> Given instruction:
Print every line of text in the records below without alteration, omitting the pictures.

> Recorded data:
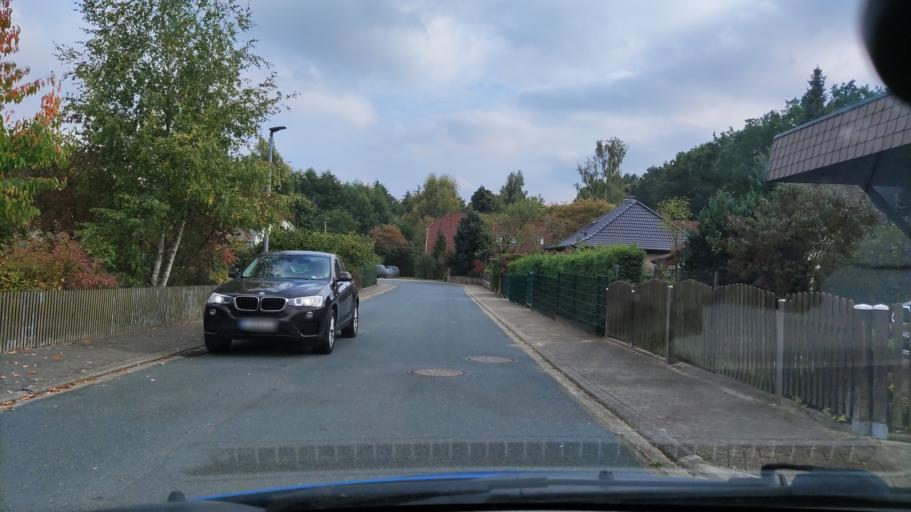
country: DE
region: Lower Saxony
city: Hitzacker
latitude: 53.1498
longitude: 11.0253
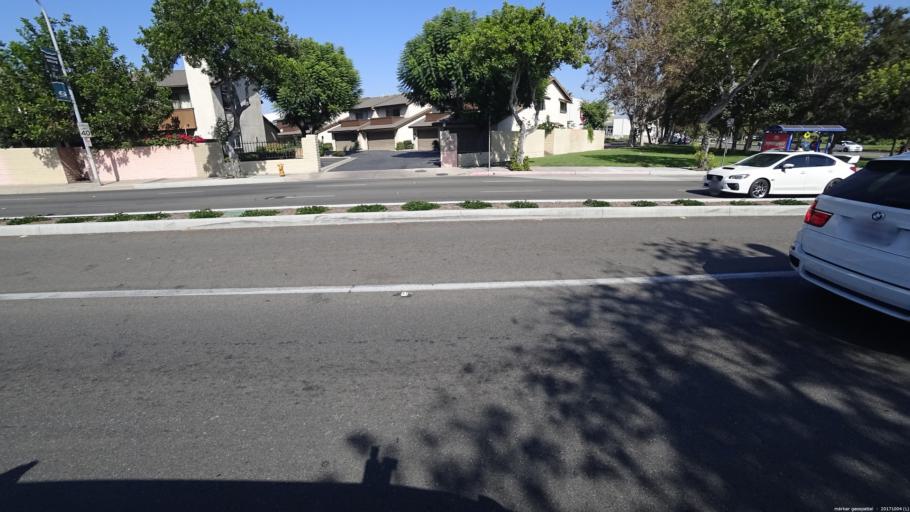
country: US
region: California
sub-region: Orange County
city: Garden Grove
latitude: 33.7777
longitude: -117.9388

> Solution:
country: DE
region: Lower Saxony
city: Hitzacker
latitude: 53.1498
longitude: 11.0253
country: US
region: California
sub-region: Orange County
city: Garden Grove
latitude: 33.7777
longitude: -117.9388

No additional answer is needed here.